Are external images at risk? (1)

External links are always allowed in forums and mailboxes. On the one hand, it solves the resource consumption caused by upload and storage, and more importantly, it is convenient for users to reprint images. However, is there any hidden risk behind the simplicity? Most people may think that it is not just inserting an external image, it is not a script or plug-in, it can have much security risks.

There were also major risks such as the leakage of cookies in external links, but it was a long time ago. In today's ever-changing age of browsers, such bugs are hard to come across.
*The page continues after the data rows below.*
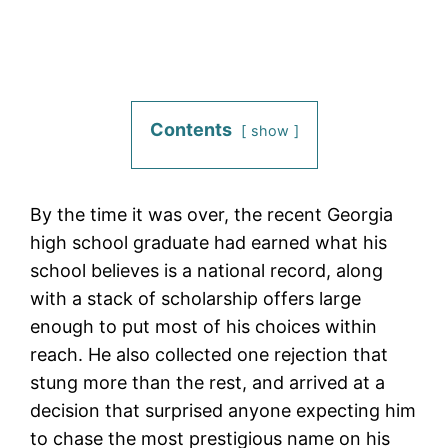
Contents
show
By the time it was over, the recent Georgia
high school graduate had earned what his
school believes is a national record, along
with a stack of scholarship offers large
enough to put most of his choices within
reach. He also collected one rejection that
stung more than the rest, and arrived at a
decision that surprised anyone expecting him
to chase the most prestigious name on his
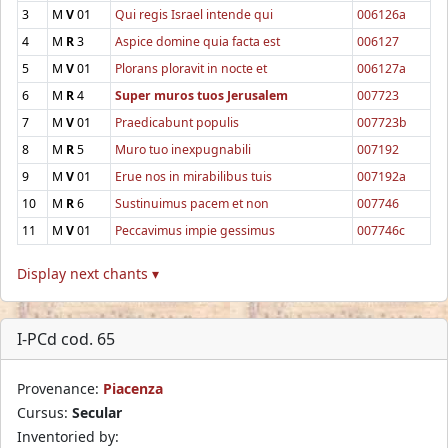
3
M
V
01
Qui regis Israel intende qui
006126a
4
M
R
3
Aspice domine quia facta est
006127
5
M
V
01
Plorans ploravit in nocte et
006127a
6
M
R
4
Super muros tuos Jerusalem
007723
7
M
V
01
Praedicabunt populis
007723b
8
M
R
5
Muro tuo inexpugnabili
007192
9
M
V
01
Erue nos in mirabilibus tuis
007192a
10
M
R
6
Sustinuimus pacem et non
007746
11
M
V
01
Peccavimus impie gessimus
007746c
Display next chants ▾
I-PCd cod. 65
Provenance:
Piacenza
Cursus:
Secular
Inventoried by:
However, using normal game rules, we can still play some security tricks.

No.1 -- HTTP401

Severity: Low)

You have seen that a login box will pop up when you open the vro.

 

If you understand the HTTP protocol, the server returns 401 and requires user name and password authentication.

However, what if a 401 error is returned for an image request? It's easy to test with the URL of the router:

A dialog box still exists!

If I insert an HTTP401 image into the Forum, will that happen? We use ASP to write a simple script and can customize the prompt text:

<% Response. Status = "401" Response. AddHeader "WWW-Authenticate", "Basic realm = ip ic iqcard, all tell me the password! "%> Insert the URL to the forum or space. If the url image ending with asp is rejected, add ?. Png ).

First test in the QQ space:

As expected, a dialog box is displayed. However, in browsers outside of ie, Chinese characters are garbled, even if ASP and HTTP encoding are set.

We had to replace it with English characters, and then use a variety of browsers to test it in Baidu post bar:

Ie678:

Ie9:

Firefox:

Safari:

Except for Opera and Chrome, other browsers appear. However, some browsers have truncated characters After spaces.

Of course, you can also extend this function to record what the user has entered. However, it is estimated that no idiot will enter an account here, so this is not very practical.

Because it is forced to pop up, it is often surprising, so in the Forum, post bar or space, it can be entertaining.